■ **ABOUT THIS EXERCISE**
Locate each line below that includes "kultursamverkan" and reproduce it.

◇ ◇ ◇ ◇ ◇

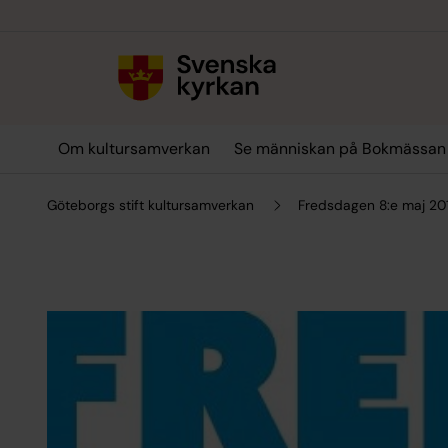
Till innehållet
Till undermeny
Om kultursamverkan
Se människan på Bokmässan
Göteborgs stift kultursamverkan
Fredsdagen 8:e maj 20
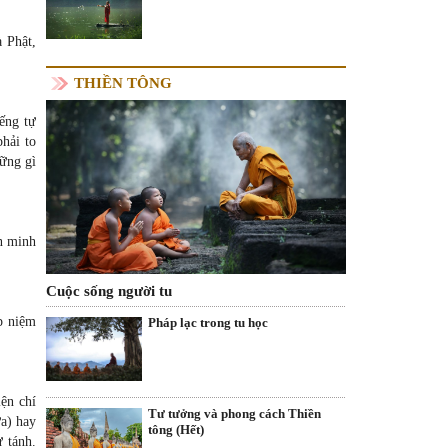
 Phật,
THIỀN TÔNG
iếng tự
phải to
hững gì
ần minh
Cuộc sống người tu
p niệm
Pháp lạc trong tu học
ện chí
Tư tưởng và phong cách Thiền
a) hay
tông (Hết)
ự tánh.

◇ ◇ ◇ ◇ ◇

■ **ANSWER BELOW**
Om kultursamverkan
Göteborgs stift kultursamverkan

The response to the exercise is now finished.